La figure de "l'autorité"

      La réussite de groupes financiers montés à la force du poignet par des personnalités remarquables alimente la presse grand public. Mais elle ne concerne qu'une petite partie des dirigeants d'entreprises. En réalité, plus discrètement, la plupart des entreprises, et notamment les milliers de petites et moyennes entreprises, sont conduites dans un esprit différent, souvent plus "traditionnel" sans être forcément moins efficace.
      Le chef d'entreprise, même s'il a créé lui-même l'entreprise et l'a développée en s'imposant par ses propres qualités, admet généralement qu'en gestion on ne peut pas se permettre n'importe quoi : non seulement parce que les lois du marché ou les contraintes légales et réglementaires rappellent un principe de réalité, mais aussi parce qu'il admet que certaines actions, même permises légalement, sont légitimes ou ne le sont pas, sont morales ou ne le sont pas. Il accepte donc des "règles du jeu", voire se les donne à lui-même, qui limitent son potentiel d'action. L'existence d'une éthique professionnelle exprime que le chef d'entreprise accepte qu'il y a un "au-delà" au libre jeu de la compétition.

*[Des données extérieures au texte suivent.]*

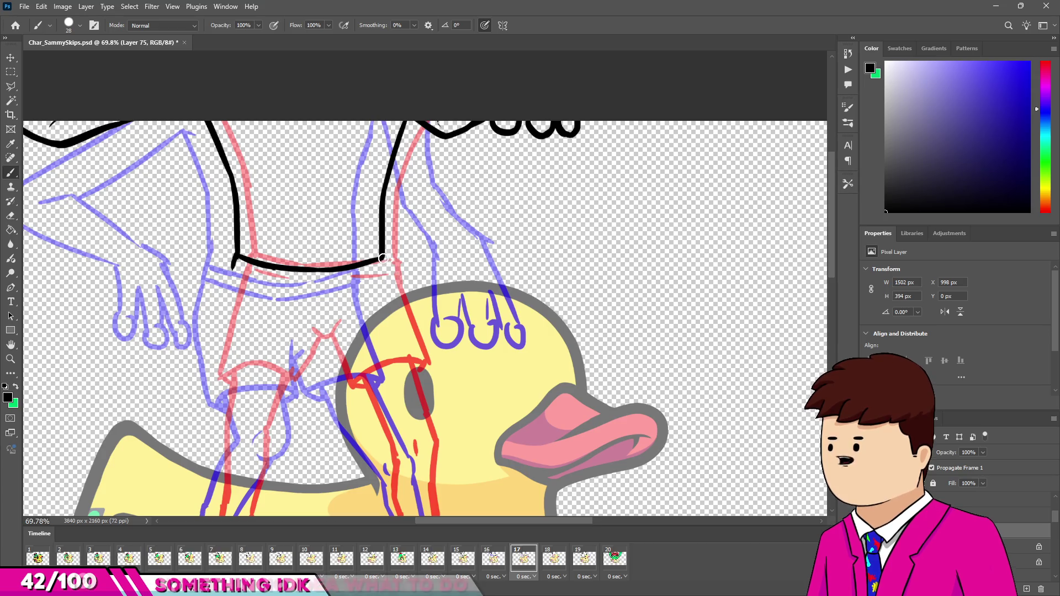
left_click_drag(233, 267, 232, 340)
key("ctrl+z")
mouse_move(234, 267)
left_mouse_down()
mouse_move(218, 370)
mouse_move(286, 386)
left_mouse_up()
key("ctrl+z")
key("ctrl+z")
mouse_move(222, 382)
left_mouse_down()
mouse_move(276, 374)
mouse_move(294, 386)
mouse_move(303, 367)
left_mouse_up()
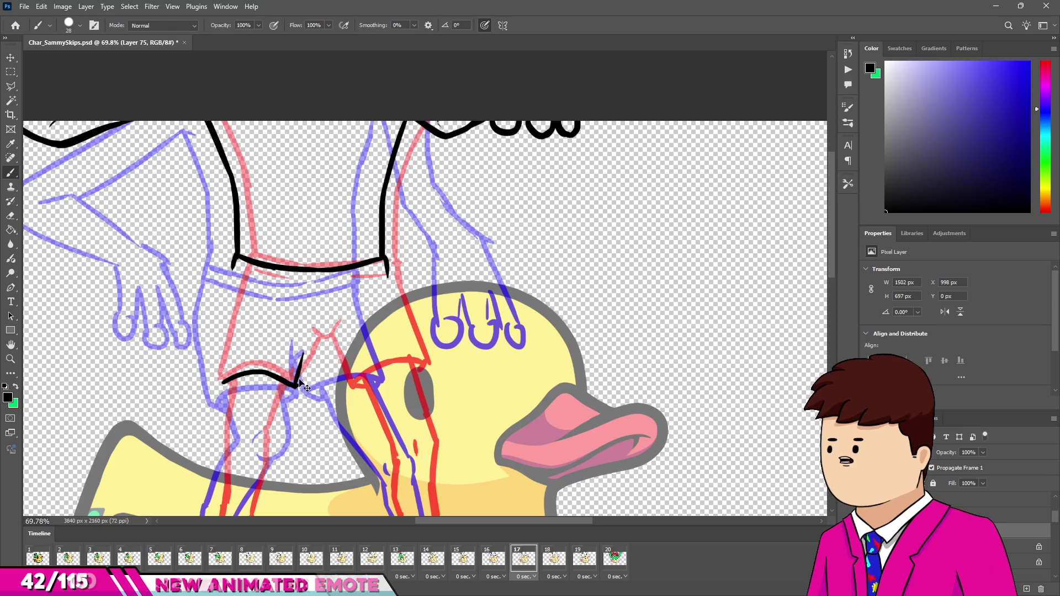
mouse_move(296, 387)
left_mouse_down()
mouse_move(308, 338)
mouse_move(323, 332)
left_mouse_up()
key("ctrl+z")
key("ctrl+z")
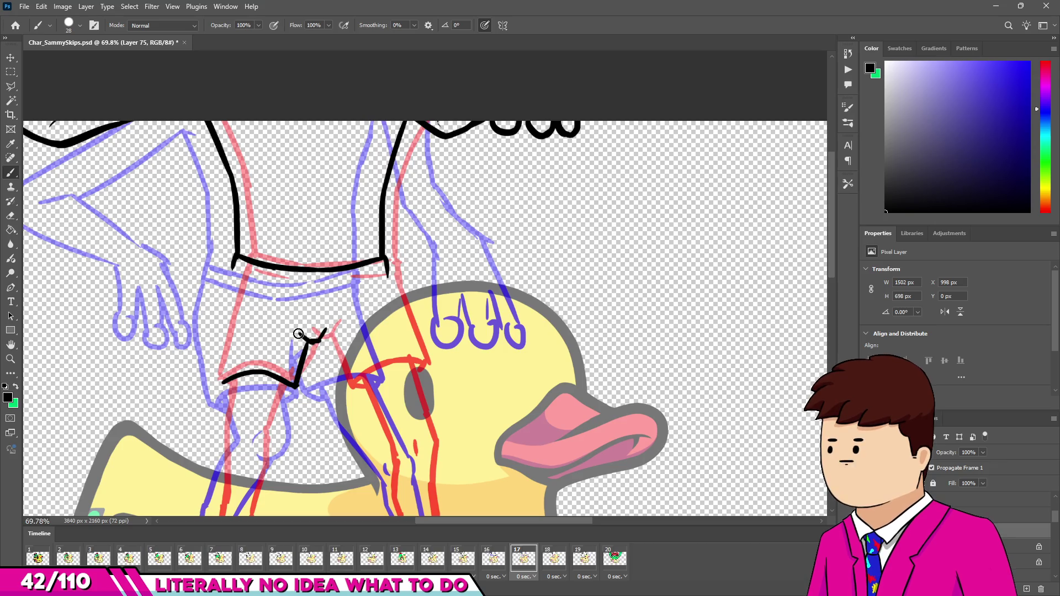
key("ctrl+z")
Step: Redraw the outer side of the left shorts leg down to meet the hem
left_click_drag(236, 269, 219, 362)
key("ctrl+z")
left_click_drag(236, 256, 222, 311)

Son pouvoir s'en trouve limité, mais son autorité s'en trouve renforcée en ce qu'il ne tient pas ce pouvoir que de lui-même mais de quelque chose de plus fort que lui.
      Si nous revenons à nouveau au mythe, l'organisation des frères en une communauté autour d'objectifs communs suppose que l'un d'eux va prendre la direction du groupe, c'est-à-dire la place du père, en renonçant à la toute-puissance de cette place en échange de l'accord des autres pour la lui reconnaître. Cette position paternelle symbolique fonde l'autorité du dirigeant de toute organisation, et on la repère particulièrement bien dans le fonctionnement des entreprises.
      Dans notre culture, l'entreprise est conduite par un "patron". Le terme, même s'il est désuet, exprime par son étymologie et par l'histoire de ses usages, ce dont il s'agit. Du latin patronus, "protecteur", de pater, "père", le mot désigne au départ un maître de maison par rapport à ses domestiques, puis un artisan, petit entrepreneur employant quelques ouvriers.
      La connexion entre les rôles d'un père et d'un chef d'entreprise dans cette étymologie est une donnée fréquente dans de nombreuses cultures : les fonctions de chef d'une maisonnée et, par suite, de chef d'entreprise, sont conçus comme une extension de celles de père de famille (d'ailleurs la "famille" au sens ancien comprenait la domesticité). Inversement, le métier d'un homme est un constituant de son identité de père. Autrefois, pour les artisans et commerçants, le lieu du travail était contigu au domicile. Le père emmenait son fils à l'atelier ou dans la boutique, de sorte que, tout jeune, ce dernier pouvait se représenter qui était son père à travers ce qu'il faisait. Par la suite, le père enseignait son métier au fils, qui devenait un adulte, un père à son tour, à travers cette transmission. En même temps que le métier, le père transmet le nom propre, et beaucoup de noms propres en français et dans d'autres langues sont des noms de métiers : ils sont issus d'une habitude initialement prise de désigner la personne par ce qui l'identifie le mieux socialement : son métier. Ainsi le métier donne-t-il sa place à un homme dans le groupe social, à travers une lignée au sein de laquelle il en hérite de son père et le transmettra à son fils. L'artisan est à la fois père et patron, puisque son fils est son premier apprenti (1).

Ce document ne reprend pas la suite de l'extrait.